• Dataset entries:
^^^^^^^^^^^^^^^^
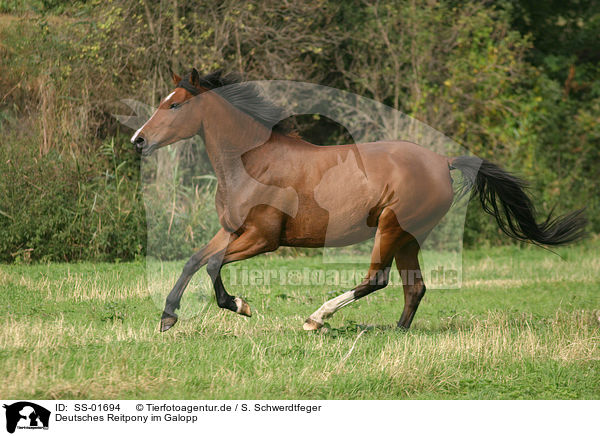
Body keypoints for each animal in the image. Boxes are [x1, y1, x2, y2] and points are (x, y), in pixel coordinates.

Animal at [131, 68, 584, 332]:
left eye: (174, 105)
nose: (138, 141)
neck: (252, 161)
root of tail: (442, 160)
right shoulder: (231, 229)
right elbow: (194, 260)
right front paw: (168, 317)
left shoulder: (263, 238)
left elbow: (212, 265)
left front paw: (239, 305)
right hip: (408, 236)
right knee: (414, 287)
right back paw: (396, 333)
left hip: (391, 227)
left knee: (377, 280)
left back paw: (317, 318)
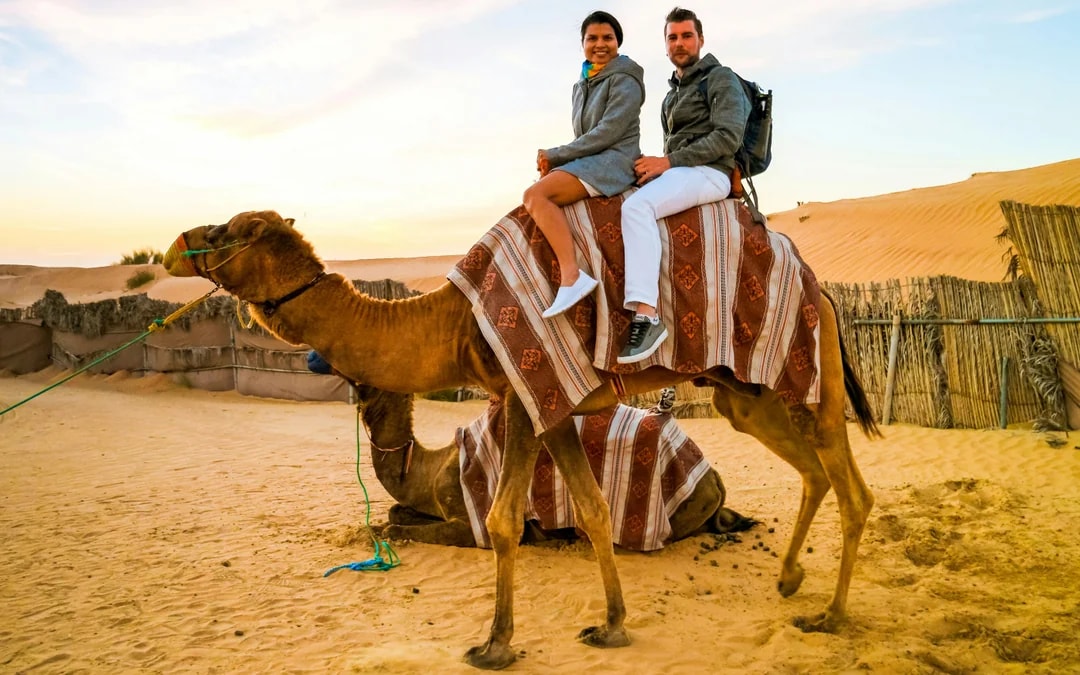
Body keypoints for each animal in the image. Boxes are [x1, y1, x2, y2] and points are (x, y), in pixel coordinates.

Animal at [349, 383, 750, 548]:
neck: (429, 470)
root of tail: (713, 476)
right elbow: (396, 512)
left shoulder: (468, 520)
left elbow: (394, 528)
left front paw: (372, 533)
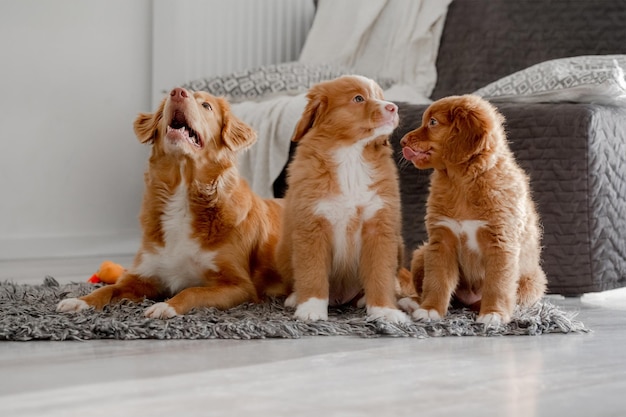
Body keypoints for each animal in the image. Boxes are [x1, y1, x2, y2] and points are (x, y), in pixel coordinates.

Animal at [56, 87, 288, 316]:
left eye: (206, 105)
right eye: (168, 98)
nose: (177, 92)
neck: (182, 193)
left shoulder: (239, 286)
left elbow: (193, 291)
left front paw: (166, 306)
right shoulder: (144, 275)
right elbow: (108, 288)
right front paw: (80, 301)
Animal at [278, 75, 410, 324]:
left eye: (380, 96)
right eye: (358, 98)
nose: (393, 108)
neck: (352, 156)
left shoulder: (379, 226)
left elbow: (380, 274)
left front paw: (384, 310)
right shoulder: (312, 226)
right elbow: (312, 272)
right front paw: (311, 308)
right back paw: (295, 297)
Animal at [398, 94, 544, 324]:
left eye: (433, 122)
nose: (402, 141)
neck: (461, 183)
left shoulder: (500, 242)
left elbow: (498, 284)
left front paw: (493, 313)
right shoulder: (442, 238)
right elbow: (437, 280)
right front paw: (430, 309)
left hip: (533, 281)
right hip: (422, 253)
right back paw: (413, 302)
^^^^^^^^^^^^^^^^
• WORK TO COMPLETE: Starting at the line that contains "right shoulder: (442, 238)", write out every line through the last one in the data above, exactly as it stands.

• EXERCISE ANSWER:
right shoulder: (442, 238)
right elbow: (437, 280)
right front paw: (430, 309)
left hip: (533, 281)
right hip: (422, 253)
right back paw: (413, 302)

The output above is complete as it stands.